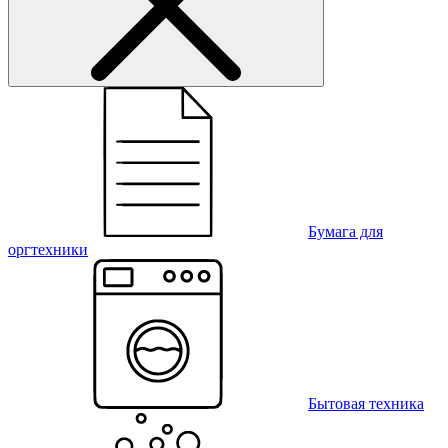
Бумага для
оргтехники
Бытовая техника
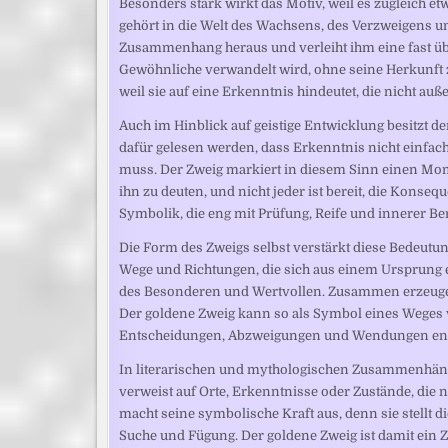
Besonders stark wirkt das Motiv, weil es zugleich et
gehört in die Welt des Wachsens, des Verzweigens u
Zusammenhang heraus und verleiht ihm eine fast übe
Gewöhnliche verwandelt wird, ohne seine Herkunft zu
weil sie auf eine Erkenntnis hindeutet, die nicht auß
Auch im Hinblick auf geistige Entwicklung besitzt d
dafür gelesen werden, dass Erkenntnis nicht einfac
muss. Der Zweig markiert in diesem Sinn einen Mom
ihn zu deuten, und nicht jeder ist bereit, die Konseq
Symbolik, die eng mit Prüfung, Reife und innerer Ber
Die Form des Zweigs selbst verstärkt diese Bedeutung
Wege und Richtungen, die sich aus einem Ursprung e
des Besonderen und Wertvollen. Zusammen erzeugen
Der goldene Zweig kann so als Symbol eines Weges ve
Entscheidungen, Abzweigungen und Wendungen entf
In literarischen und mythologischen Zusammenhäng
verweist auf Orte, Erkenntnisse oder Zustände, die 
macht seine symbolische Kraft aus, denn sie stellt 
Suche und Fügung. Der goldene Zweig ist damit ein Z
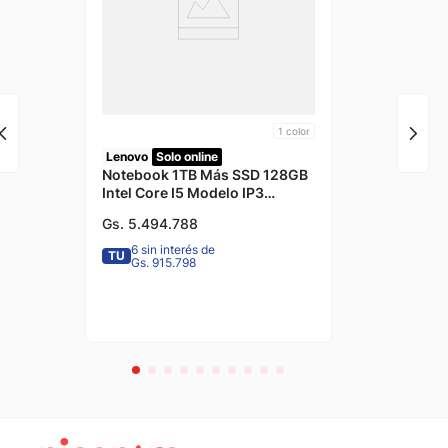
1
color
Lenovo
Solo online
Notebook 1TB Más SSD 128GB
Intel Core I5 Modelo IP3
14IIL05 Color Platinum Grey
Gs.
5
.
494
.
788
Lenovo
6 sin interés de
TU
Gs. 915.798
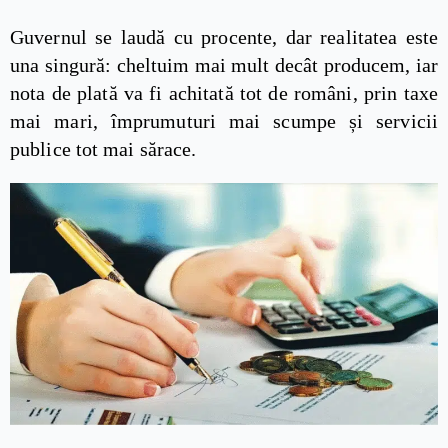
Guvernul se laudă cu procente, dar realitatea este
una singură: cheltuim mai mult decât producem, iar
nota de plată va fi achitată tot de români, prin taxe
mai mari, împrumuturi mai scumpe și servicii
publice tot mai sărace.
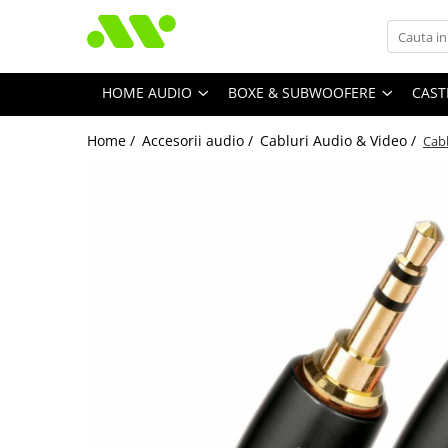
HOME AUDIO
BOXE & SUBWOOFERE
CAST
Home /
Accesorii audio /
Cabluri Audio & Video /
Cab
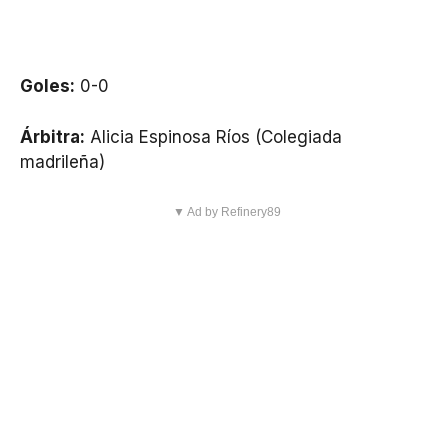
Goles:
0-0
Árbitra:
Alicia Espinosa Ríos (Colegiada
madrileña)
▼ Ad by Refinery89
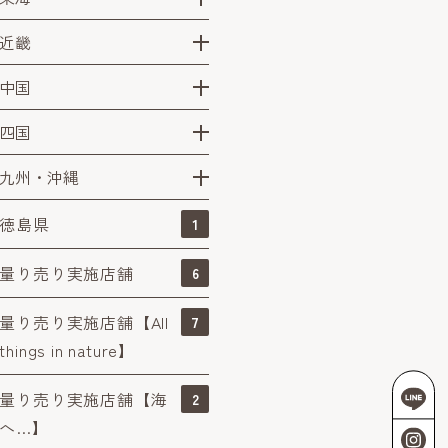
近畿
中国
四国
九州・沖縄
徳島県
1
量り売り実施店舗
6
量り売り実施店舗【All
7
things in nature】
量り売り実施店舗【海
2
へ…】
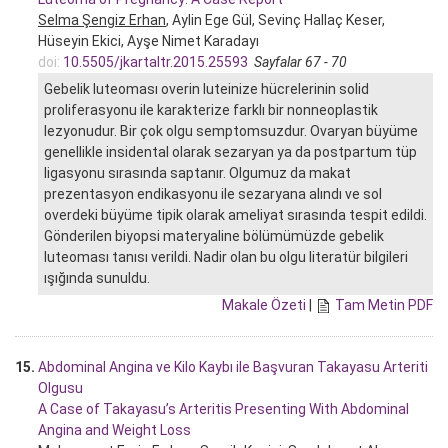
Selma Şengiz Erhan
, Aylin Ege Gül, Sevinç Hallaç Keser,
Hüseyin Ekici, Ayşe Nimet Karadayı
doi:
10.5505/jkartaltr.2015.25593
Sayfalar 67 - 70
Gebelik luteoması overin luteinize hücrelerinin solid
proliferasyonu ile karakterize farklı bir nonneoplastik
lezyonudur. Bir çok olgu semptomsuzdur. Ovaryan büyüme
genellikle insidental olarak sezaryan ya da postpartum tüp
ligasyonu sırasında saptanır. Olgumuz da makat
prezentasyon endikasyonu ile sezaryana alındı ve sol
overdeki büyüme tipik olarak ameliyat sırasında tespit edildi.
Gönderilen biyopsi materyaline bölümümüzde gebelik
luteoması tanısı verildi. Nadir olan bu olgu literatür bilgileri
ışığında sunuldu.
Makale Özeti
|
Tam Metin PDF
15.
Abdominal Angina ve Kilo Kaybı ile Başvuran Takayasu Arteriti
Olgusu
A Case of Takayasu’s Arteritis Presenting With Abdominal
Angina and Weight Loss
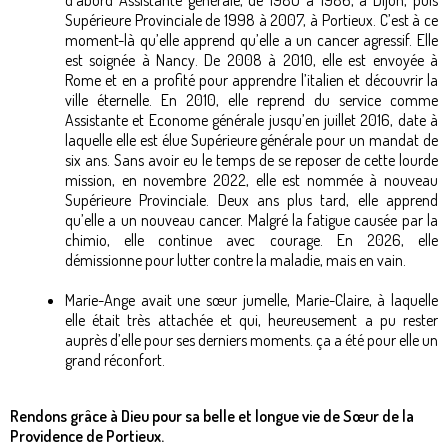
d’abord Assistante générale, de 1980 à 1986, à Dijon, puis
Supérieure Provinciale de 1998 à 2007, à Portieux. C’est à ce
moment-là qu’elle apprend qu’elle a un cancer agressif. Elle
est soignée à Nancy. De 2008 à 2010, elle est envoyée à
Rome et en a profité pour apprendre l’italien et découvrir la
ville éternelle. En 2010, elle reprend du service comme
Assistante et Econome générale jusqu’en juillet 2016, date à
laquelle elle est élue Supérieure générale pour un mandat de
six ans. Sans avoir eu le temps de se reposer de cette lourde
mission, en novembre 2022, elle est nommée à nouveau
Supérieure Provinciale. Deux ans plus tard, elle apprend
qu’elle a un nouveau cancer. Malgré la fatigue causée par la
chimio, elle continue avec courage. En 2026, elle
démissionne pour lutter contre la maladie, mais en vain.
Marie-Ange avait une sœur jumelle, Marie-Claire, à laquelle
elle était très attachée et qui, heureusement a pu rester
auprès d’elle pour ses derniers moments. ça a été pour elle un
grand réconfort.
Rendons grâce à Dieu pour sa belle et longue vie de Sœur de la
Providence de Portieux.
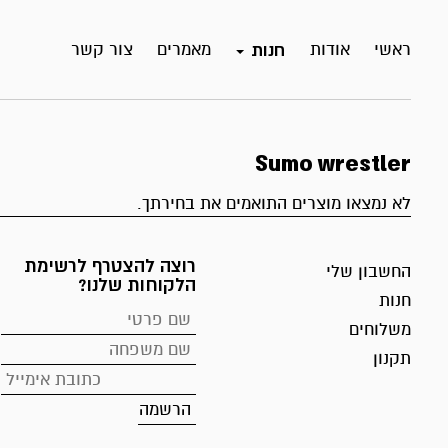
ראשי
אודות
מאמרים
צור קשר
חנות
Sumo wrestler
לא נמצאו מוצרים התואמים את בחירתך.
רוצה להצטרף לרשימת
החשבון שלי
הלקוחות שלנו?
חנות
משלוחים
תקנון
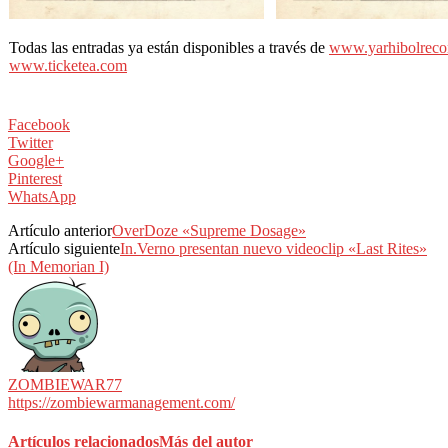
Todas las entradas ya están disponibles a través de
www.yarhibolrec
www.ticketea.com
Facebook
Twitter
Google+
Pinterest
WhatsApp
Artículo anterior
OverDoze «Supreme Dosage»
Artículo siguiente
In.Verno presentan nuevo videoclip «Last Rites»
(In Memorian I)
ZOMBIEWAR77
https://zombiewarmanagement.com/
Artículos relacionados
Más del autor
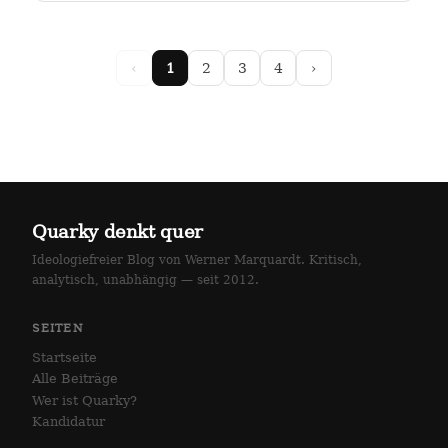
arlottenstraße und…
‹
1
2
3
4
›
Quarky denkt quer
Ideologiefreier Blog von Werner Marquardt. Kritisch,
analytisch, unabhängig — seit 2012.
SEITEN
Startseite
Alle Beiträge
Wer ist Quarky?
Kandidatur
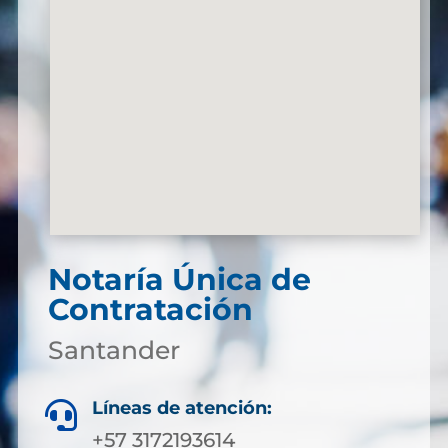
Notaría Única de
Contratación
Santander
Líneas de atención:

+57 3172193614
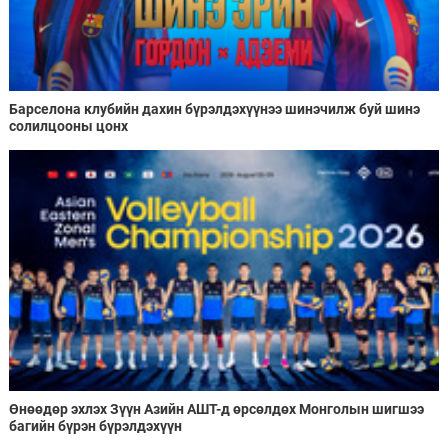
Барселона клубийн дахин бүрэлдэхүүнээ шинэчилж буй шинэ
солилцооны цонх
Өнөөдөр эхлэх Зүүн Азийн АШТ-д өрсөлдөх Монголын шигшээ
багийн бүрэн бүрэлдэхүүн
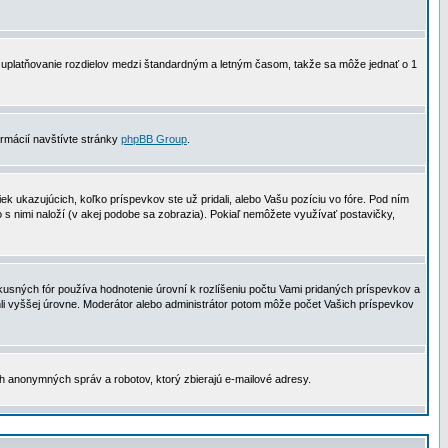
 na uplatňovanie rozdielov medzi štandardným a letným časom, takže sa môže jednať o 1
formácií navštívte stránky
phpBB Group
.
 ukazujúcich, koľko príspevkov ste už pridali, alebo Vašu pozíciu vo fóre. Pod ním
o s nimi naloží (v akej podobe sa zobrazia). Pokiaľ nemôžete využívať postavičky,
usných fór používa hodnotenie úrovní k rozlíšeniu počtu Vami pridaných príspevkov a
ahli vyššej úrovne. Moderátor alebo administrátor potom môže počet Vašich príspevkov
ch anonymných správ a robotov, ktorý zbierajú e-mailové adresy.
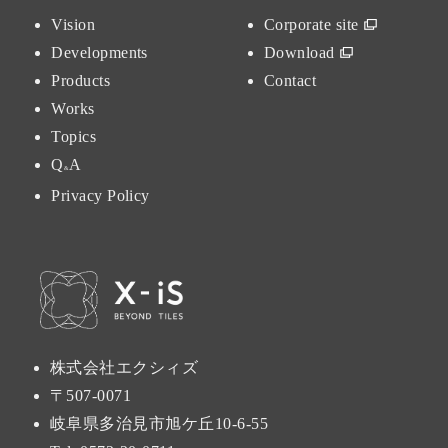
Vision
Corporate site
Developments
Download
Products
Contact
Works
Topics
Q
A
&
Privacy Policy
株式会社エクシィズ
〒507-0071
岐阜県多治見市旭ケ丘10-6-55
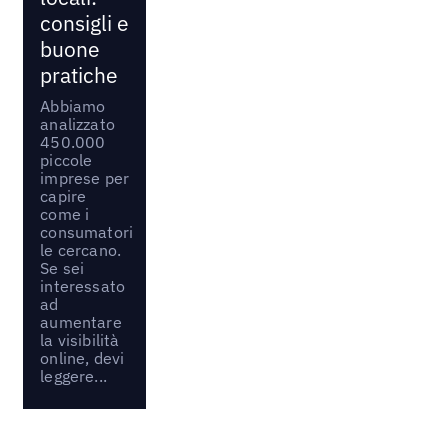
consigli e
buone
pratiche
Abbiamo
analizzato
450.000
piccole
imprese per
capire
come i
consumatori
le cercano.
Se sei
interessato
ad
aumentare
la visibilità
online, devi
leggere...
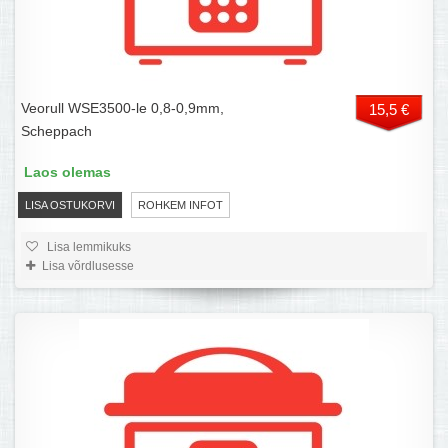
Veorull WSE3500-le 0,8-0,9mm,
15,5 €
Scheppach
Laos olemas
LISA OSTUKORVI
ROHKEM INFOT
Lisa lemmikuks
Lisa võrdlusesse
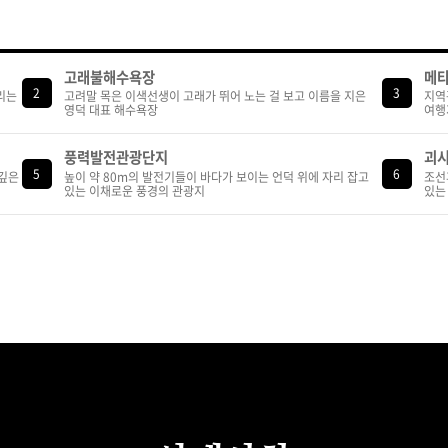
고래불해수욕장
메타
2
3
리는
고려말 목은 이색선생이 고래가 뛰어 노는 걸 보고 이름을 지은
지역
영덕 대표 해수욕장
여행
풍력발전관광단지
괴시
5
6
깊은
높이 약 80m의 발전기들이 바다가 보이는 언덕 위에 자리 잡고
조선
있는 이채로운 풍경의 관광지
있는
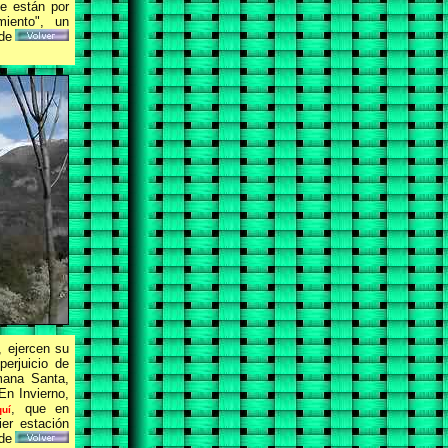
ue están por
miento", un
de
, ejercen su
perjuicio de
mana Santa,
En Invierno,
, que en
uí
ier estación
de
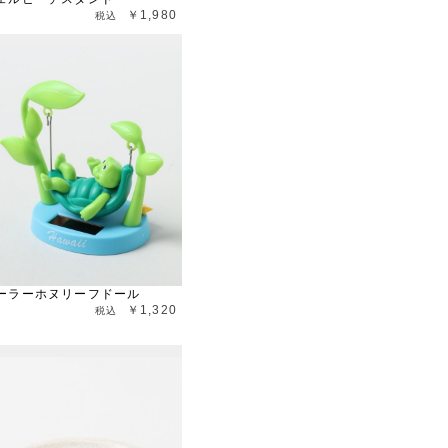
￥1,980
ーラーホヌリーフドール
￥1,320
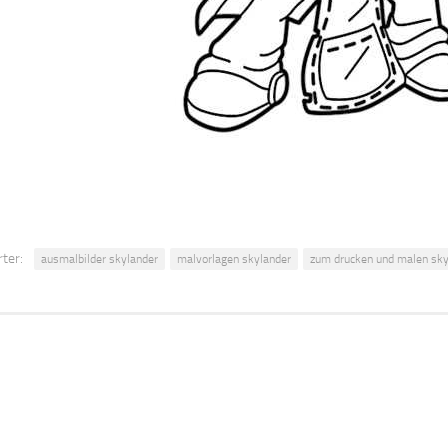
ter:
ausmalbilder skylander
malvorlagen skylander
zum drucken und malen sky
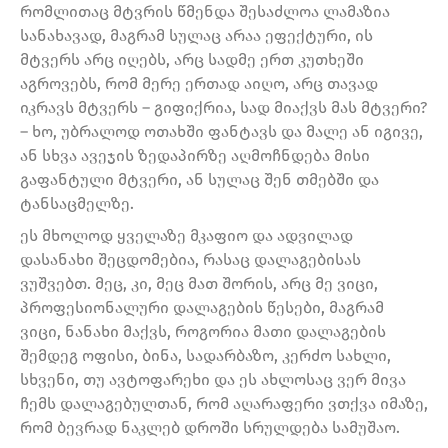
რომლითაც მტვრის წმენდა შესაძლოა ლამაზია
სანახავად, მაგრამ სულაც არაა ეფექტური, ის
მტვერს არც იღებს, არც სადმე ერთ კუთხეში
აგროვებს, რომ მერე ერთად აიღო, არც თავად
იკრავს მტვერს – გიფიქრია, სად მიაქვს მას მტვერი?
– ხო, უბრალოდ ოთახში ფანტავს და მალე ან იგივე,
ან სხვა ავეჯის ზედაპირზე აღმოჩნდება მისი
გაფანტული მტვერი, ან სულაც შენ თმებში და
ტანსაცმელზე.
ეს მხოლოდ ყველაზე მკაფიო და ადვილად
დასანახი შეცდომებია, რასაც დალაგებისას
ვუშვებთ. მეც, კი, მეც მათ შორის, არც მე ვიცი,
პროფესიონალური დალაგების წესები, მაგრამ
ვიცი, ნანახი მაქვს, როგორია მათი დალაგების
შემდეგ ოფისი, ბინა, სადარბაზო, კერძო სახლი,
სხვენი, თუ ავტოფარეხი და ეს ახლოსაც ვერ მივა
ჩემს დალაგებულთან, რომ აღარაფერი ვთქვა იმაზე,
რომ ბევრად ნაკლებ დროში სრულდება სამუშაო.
++++++++
> The task
Give again, word for word, every line from the top of the data above to the line holding "nota de plată", inclusive, with the pictures left out.

> Worked solution
Бумага для
оргтехники
Бытовая техника
Besonders stark wirkt das Motiv, weil es zugleich et
gehört in die Welt des Wachsens, des Verzweigens u
Zusammenhang heraus und verleiht ihm eine fast übe
Gewöhnliche verwandelt wird, ohne seine Herkunft zu
weil sie auf eine Erkenntnis hindeutet, die nicht auß
Auch im Hinblick auf geistige Entwicklung besitzt d
dafür gelesen werden, dass Erkenntnis nicht einfac
muss. Der Zweig markiert in diesem Sinn einen Mom
ihn zu deuten, und nicht jeder ist bereit, die Konseq
Symbolik, die eng mit Prüfung, Reife und innerer Ber
Die Form des Zweigs selbst verstärkt diese Bedeutung
Wege und Richtungen, die sich aus einem Ursprung e
des Besonderen und Wertvollen. Zusammen erzeugen
Der goldene Zweig kann so als Symbol eines Weges ve
Entscheidungen, Abzweigungen und Wendungen entf
In literarischen und mythologischen Zusammenhäng
verweist auf Orte, Erkenntnisse oder Zustände, die 
macht seine symbolische Kraft aus, denn sie stellt 
Suche und Fügung. Der goldene Zweig ist damit ein Z
1
color
Lenovo
Solo online
Notebook 1TB Más SSD 128GB
Intel Core I5 Modelo IP3
14IIL05 Color Platinum Grey
Gs.
5
.
494
.
788
Lenovo
6 sin interés de
TU
Gs. 915.798
Guvernul se laudă cu procente, dar realitatea este
una singură: cheltuim mai mult decât producem, iar
nota de plată va fi achitată tot de români, prin taxe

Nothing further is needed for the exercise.